Some of our sister circuits have delineated specific instances in which waiver-of-appeals provisions may be found invalid. The Court of Appeals for the Fourth Circuit identified two circumstances: if the sentence was "1) imposed in excess of the maximum penalty provide by law or 2) based on a constitutionally impermissible factor such as race." Brown, 232 F.3d at 403. The Court of Appeals for the Seventh Circuit held a waiver will not bar appeal if the defendant claims his plea agreement was the product of ineffective assistance of counsel. United States v. Joiner, 183 F.3d 635, 645 (7th Cir. 1999). The Court of Appeals for the Second Circuit has held provisions that exchange the right to appeal for a specific sentencing range may be too broad to be valid. United States v. Goodman, 165 F.3d 169, 174 (2d Cir. 1999) ("Where the waiver more broadly purports to waive the right to appeal a sentence within (or below) whatever guideline range the sentencing judge determines is applicable, we have encountered more difficulty.").
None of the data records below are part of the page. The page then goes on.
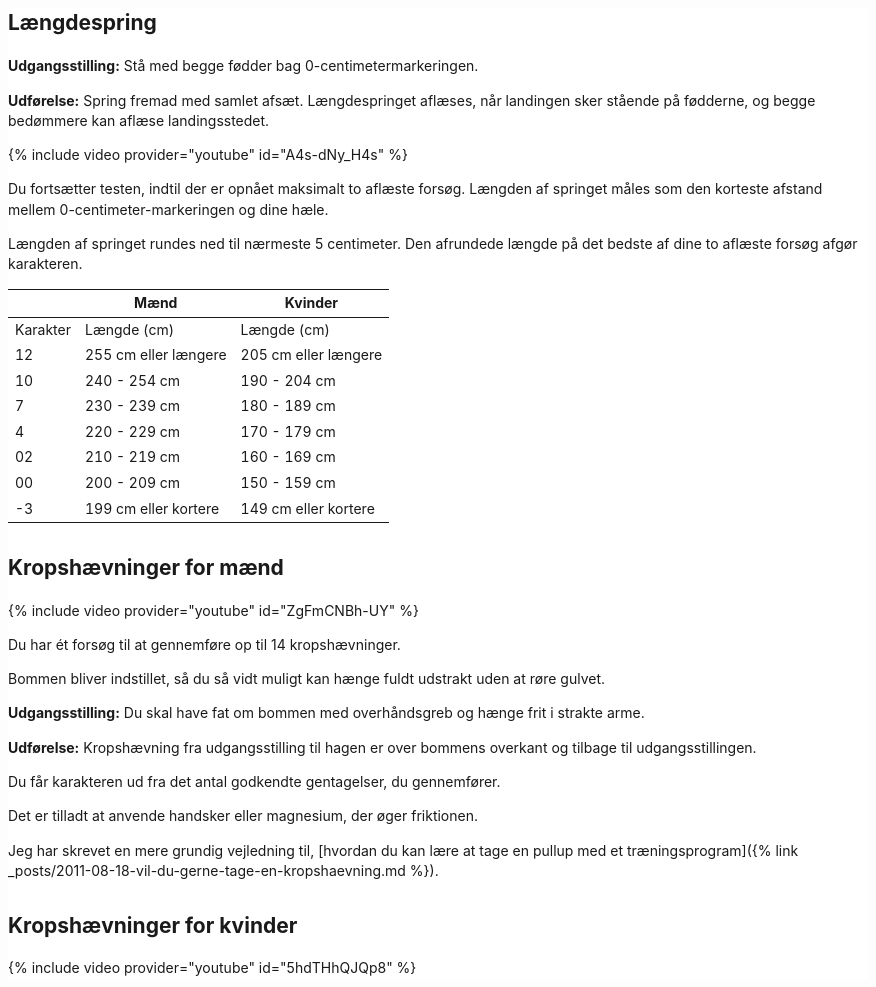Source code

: 
## Længdespring

**Udgangsstilling:** Stå med begge fødder bag 0-centimetermarkeringen.

**Udførelse:** Spring fremad med samlet afsæt. Længdespringet aflæses, når landingen sker stående på fødderne, og begge bedømmere kan aflæse landingsstedet.

{% include video provider="youtube" id="A4s-dNy_H4s" %}

Du fortsætter testen, indtil der er opnået maksimalt to aflæste forsøg. Længden af springet måles som den korteste afstand mellem 0-centimeter-markeringen og dine hæle.

Længden af springet rundes ned til nærmeste 5 centimeter. Den afrundede længde på det bedste af dine to aflæste forsøg afgør karakteren.

|          | Mænd                 | Kvinder              |
| -------- | -------------------- | -------------------- |
| Karakter | Længde (cm)          | Længde (cm)          |
| 12       | 255 cm eller længere | 205 cm eller længere |
| 10       | 240 - 254 cm         | 190 - 204 cm         |
| 7        | 230 - 239 cm         | 180 - 189 cm         |
| 4        | 220 - 229 cm         | 170 - 179 cm         |
| 02       | 210 - 219 cm         | 160 - 169 cm         |
| 00       | 200 - 209 cm         | 150 - 159 cm         |
| \-3      | 199 cm eller kortere | 149 cm eller kortere |

## Kropshævninger for mænd

{% include video provider="youtube" id="ZgFmCNBh-UY" %}

Du har ét forsøg til at gennemføre op til 14 kropshævninger.

Bommen bliver indstillet, så du så vidt muligt kan hænge fuldt udstrakt uden at røre gulvet.

**Udgangsstilling:** Du skal have fat om bommen med overhåndsgreb og hænge frit i strakte arme.

**Udførelse:** Kropshævning fra udgangsstilling til hagen er over bommens overkant og tilbage til udgangsstillingen.

Du får karakteren ud fra det antal godkendte gentagelser, du gennemfører.

Det er tilladt at anvende handsker eller magnesium, der øger friktionen.

Jeg har skrevet en mere grundig vejledning til, [hvordan du kan lære at tage en pullup med et træningsprogram]({% link _posts/2011-08-18-vil-du-gerne-tage-en-kropshaevning.md %}).

## Kropshævninger for kvinder

{% include video provider="youtube" id="5hdTHhQJQp8" %}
We choose not to earmark specific situations. Rather, we endorse the First Circuit's approach in Teeter, where the Court of Appeals set forth certain factors to consider before "reliev[ing] the defendant of the waiver":
[T]he clarity of the error, its gravity, its character (e.g., whether it concerns a fact issue, a sentencing guideline, or a statutory maximum), the impact of the error on the defendant, the impact of correcting the error on the government, and the extent to which the defendant acquiesced in the result.
Teeter, 257 F.3d at 25-26. These factors provide some guidelines for determining when a particular sentencing error may warrant vacating an otherwise valid waiver of appeal. But the governing standard to apply in these circumstances is whether the error would work a miscarriage of justice.
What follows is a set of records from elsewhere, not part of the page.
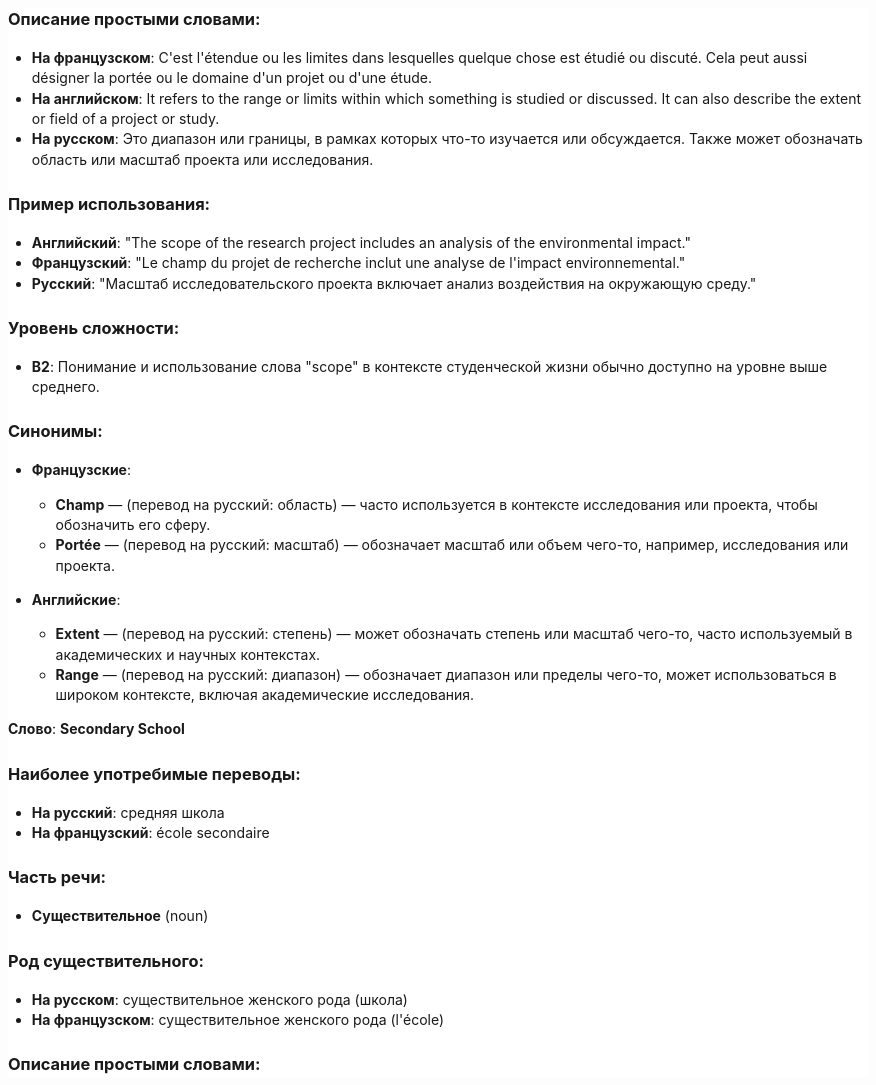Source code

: ### Описание простыми словами:

- **На французском**: C'est l'étendue ou les limites dans lesquelles quelque chose est étudié ou discuté. Cela peut aussi désigner la portée ou le domaine d'un projet ou d'une étude.
- **На английском**: It refers to the range or limits within which something is studied or discussed. It can also describe the extent or field of a project or study.
- **На русском**: Это диапазон или границы, в рамках которых что-то изучается или обсуждается. Также может обозначать область или масштаб проекта или исследования.

### Пример использования:
- **Английский**: "The scope of the research project includes an analysis of the environmental impact."
- **Французский**: "Le champ du projet de recherche inclut une analyse de l'impact environnemental."
- **Русский**: "Масштаб исследовательского проекта включает анализ воздействия на окружающую среду."

### Уровень сложности:
- **B2**: Понимание и использование слова "scope" в контексте студенческой жизни обычно доступно на уровне выше среднего.

### Синонимы:

- **Французские**:
  - **Champ** — (перевод на русский: область) — часто используется в контексте исследования или проекта, чтобы обозначить его сферу.
  - **Portée** — (перевод на русский: масштаб) — обозначает масштаб или объем чего-то, например, исследования или проекта.

- **Английские**:
  - **Extent** — (перевод на русский: степень) — может обозначать степень или масштаб чего-то, часто используемый в академических и научных контекстах.
  - **Range** — (перевод на русский: диапазон) — обозначает диапазон или пределы чего-то, может использоваться в широком контексте, включая академические исследования.



**Слово**: **Secondary School**

### Наиболее употребимые переводы:
- **На русский**: средняя школа
- **На французский**: école secondaire

### Часть речи:
- **Существительное** (noun)

### Род существительного:
- **На русском**: существительное женского рода (школа)
- **На французском**: существительное женского рода (l'école)

### Описание простыми словами:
In determining whether a waiver of appeal is "knowing and voluntary," the role of the sentencing judge is critical. Under Federal Rule of Criminal Procedure 11:
(c) Before accepting a plea of guilty or nolo contendere, the court must address the defendant personally in open court and inform the defendant of, and determine that the defendant understands the following:
. . .
(6) the terms of any provision in a plea agreement waiving the right to appeal or to collaterally attack the sentence.
Here, the sentencing judge clearly complied with the rule. As noted, the District Court inquired as to Khattak's understanding of his waiver and its effects. Supra at 4. Moreover, Khattak received a sentence well within the terms of his plea agreement. "To avoid dismissal of appeal, Defendant must show why we should not enforce the waiver provision of the plea agreement." Rubio, 231 F.3d at 711. Khattak presents no set of circumstances that would make his waiver unknowing or involuntary.
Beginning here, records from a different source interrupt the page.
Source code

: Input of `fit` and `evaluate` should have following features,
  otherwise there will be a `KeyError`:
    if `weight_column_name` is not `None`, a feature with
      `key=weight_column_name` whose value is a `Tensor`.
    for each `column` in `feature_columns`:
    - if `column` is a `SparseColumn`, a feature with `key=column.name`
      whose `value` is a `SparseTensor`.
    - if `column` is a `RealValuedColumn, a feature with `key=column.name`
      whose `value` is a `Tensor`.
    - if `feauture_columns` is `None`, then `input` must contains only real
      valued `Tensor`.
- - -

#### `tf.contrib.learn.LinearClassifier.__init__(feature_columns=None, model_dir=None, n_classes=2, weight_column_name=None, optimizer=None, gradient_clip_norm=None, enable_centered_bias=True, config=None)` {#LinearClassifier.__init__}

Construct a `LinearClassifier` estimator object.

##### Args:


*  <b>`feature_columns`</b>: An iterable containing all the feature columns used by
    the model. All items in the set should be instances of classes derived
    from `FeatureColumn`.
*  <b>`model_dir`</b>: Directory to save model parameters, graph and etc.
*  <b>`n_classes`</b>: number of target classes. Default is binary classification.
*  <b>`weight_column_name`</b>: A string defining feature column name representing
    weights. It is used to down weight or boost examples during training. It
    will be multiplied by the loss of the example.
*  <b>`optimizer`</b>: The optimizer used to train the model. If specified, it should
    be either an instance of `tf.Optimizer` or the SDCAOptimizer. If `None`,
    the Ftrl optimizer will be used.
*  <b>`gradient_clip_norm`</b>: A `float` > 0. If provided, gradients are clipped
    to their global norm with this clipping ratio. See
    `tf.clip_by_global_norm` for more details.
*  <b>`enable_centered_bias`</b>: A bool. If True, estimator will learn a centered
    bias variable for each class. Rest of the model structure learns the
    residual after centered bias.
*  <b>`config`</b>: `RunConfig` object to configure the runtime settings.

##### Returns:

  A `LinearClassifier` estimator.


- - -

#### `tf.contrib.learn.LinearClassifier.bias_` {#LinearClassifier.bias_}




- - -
As the District Judge made no post-sentencing remarks suggesting rights other than those specified in the agreement, we need not consider cases in which post-sentencing remarks have rendered an otherwise valid waiver unenforceable. Cf. Fleming, 239 F.3d 761, 763-64; Fisher, 232 F.3d 301, 303-04.
Waivers of appeals, if entered into knowingly and voluntarily, are valid, unless they work a miscarriage of justice. As noted, waivers of appeals should be strictly construed.
We will enforce Khattak's waiver of his right to appeal. Therefore, we have no jurisdiction to consider the merits of his appeal of the denial of the minor-role adjustment. See id. at 711 ("Because we conclude the Defendant knowingly and voluntarily waived his right to appeal, the waiver effectively deprives us of jurisdiction.").
For the foregoing reasons we will affirm the judgment of the District Court.